### Records ###

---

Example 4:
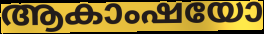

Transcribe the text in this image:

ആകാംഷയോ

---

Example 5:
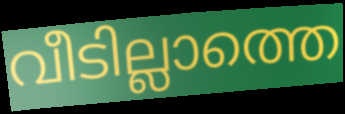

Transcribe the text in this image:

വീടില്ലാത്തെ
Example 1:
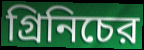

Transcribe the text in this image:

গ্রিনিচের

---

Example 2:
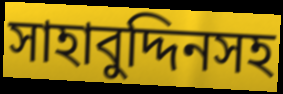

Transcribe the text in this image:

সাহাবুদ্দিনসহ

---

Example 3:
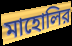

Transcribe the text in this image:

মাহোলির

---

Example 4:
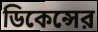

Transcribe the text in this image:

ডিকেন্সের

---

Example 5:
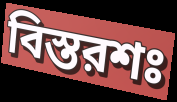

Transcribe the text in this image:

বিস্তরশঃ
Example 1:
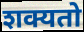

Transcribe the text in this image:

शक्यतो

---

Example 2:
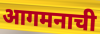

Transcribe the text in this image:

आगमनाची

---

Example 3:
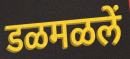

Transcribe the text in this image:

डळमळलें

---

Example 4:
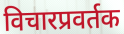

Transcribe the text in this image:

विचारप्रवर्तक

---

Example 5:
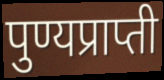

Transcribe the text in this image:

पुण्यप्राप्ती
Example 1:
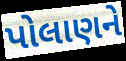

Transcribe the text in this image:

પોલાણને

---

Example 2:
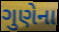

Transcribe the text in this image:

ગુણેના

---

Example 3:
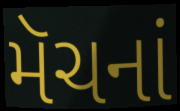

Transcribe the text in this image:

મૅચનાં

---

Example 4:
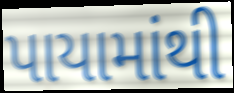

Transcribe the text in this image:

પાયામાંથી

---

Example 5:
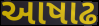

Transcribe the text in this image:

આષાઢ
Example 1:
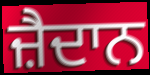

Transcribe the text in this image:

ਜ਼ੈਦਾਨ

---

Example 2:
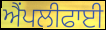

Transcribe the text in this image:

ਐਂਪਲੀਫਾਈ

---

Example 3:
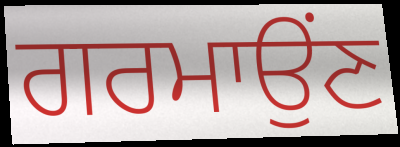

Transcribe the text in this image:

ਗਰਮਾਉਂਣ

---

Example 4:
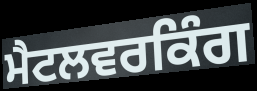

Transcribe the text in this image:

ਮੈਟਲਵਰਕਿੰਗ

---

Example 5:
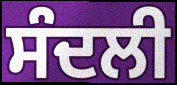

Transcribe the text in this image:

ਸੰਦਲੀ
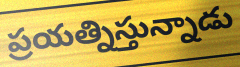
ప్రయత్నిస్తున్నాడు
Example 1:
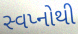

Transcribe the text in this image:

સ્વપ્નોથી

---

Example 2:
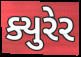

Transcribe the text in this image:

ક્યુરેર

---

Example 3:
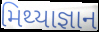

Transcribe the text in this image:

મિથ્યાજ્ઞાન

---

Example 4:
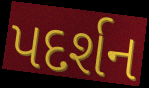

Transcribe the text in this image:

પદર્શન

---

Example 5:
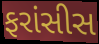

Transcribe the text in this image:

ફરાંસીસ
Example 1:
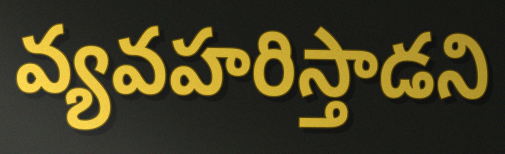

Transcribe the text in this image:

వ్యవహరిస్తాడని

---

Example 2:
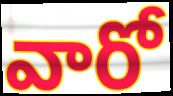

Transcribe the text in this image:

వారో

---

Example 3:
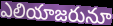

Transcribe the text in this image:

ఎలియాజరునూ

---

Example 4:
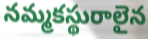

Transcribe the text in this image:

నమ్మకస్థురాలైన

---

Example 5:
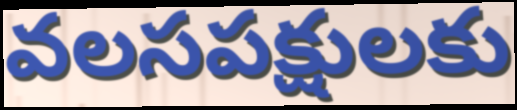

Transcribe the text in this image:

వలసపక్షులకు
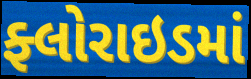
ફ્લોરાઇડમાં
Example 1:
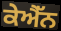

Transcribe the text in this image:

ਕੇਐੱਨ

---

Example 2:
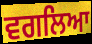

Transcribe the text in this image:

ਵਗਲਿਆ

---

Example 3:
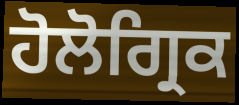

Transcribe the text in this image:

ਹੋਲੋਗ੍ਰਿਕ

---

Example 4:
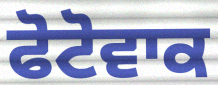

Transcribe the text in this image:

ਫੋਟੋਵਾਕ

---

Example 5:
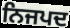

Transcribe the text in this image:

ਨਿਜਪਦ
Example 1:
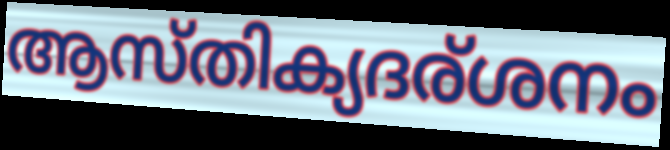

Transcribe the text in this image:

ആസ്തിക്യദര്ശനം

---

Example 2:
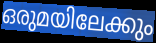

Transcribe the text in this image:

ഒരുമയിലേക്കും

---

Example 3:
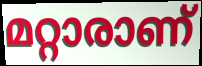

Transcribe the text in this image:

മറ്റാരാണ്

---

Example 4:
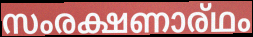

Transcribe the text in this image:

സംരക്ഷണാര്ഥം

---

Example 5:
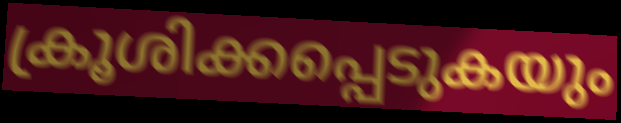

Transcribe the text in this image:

###

*Problem:* The copy you give must repeat each record character for character, but it must not include the pictures.

*Result of this exercise:*
---

Example 4:

Transcribe the text in this image:

ആകാംഷയോ

---

Example 5:

Transcribe the text in this image:

വീടില്ലാത്തെ
Example 1:

Transcribe the text in this image:

গ্রিনিচের

---

Example 2:

Transcribe the text in this image:

সাহাবুদ্দিনসহ

---

Example 3:

Transcribe the text in this image:

মাহোলির

---

Example 4:

Transcribe the text in this image:

ডিকেন্সের

---

Example 5:

Transcribe the text in this image:

বিস্তরশঃ
Example 1:

Transcribe the text in this image:

शक्यतो

---

Example 2:

Transcribe the text in this image:

आगमनाची

---

Example 3:

Transcribe the text in this image:

डळमळलें

---

Example 4:

Transcribe the text in this image:

विचारप्रवर्तक

---

Example 5:

Transcribe the text in this image:

पुण्यप्राप्ती
Example 1:

Transcribe the text in this image:

પોલાણને

---

Example 2:

Transcribe the text in this image:

ગુણેના

---

Example 3:

Transcribe the text in this image:

મૅચનાં

---

Example 4:

Transcribe the text in this image:

પાયામાંથી

---

Example 5:

Transcribe the text in this image:

આષાઢ
Example 1:

Transcribe the text in this image:

ਜ਼ੈਦਾਨ

---

Example 2:

Transcribe the text in this image:

ਐਂਪਲੀਫਾਈ

---

Example 3:

Transcribe the text in this image:

ਗਰਮਾਉਂਣ

---

Example 4:

Transcribe the text in this image:

ਮੈਟਲਵਰਕਿੰਗ

---

Example 5:

Transcribe the text in this image:

ਸੰਦਲੀ
ప్రయత్నిస్తున్నాడు
Example 1:

Transcribe the text in this image:

સ્વપ્નોથી

---

Example 2:

Transcribe the text in this image:

ક્યુરેર

---

Example 3:

Transcribe the text in this image:

મિથ્યાજ્ઞાન

---

Example 4:

Transcribe the text in this image:

પદર્શન

---

Example 5:

Transcribe the text in this image:

ફરાંસીસ
Example 1:

Transcribe the text in this image:

వ్యవహరిస్తాడని

---

Example 2:

Transcribe the text in this image:

వారో

---

Example 3:

Transcribe the text in this image:

ఎలియాజరునూ

---

Example 4:

Transcribe the text in this image:

నమ్మకస్థురాలైన

---

Example 5:

Transcribe the text in this image:

వలసపక్షులకు
ફ્લોરાઇડમાં
Example 1:

Transcribe the text in this image:

ਕੇਐੱਨ

---

Example 2:

Transcribe the text in this image:

ਵਗਲਿਆ

---

Example 3:

Transcribe the text in this image:

ਹੋਲੋਗ੍ਰਿਕ

---

Example 4:

Transcribe the text in this image:

ਫੋਟੋਵਾਕ

---

Example 5:

Transcribe the text in this image:

ਨਿਜਪਦ
Example 1:

Transcribe the text in this image:

ആസ്തിക്യദര്ശനം

---

Example 2:

Transcribe the text in this image:

ഒരുമയിലേക്കും

---

Example 3:

Transcribe the text in this image:

മറ്റാരാണ്

---

Example 4:

Transcribe the text in this image:

സംരക്ഷണാര്ഥം

---

Example 5:

Transcribe the text in this image:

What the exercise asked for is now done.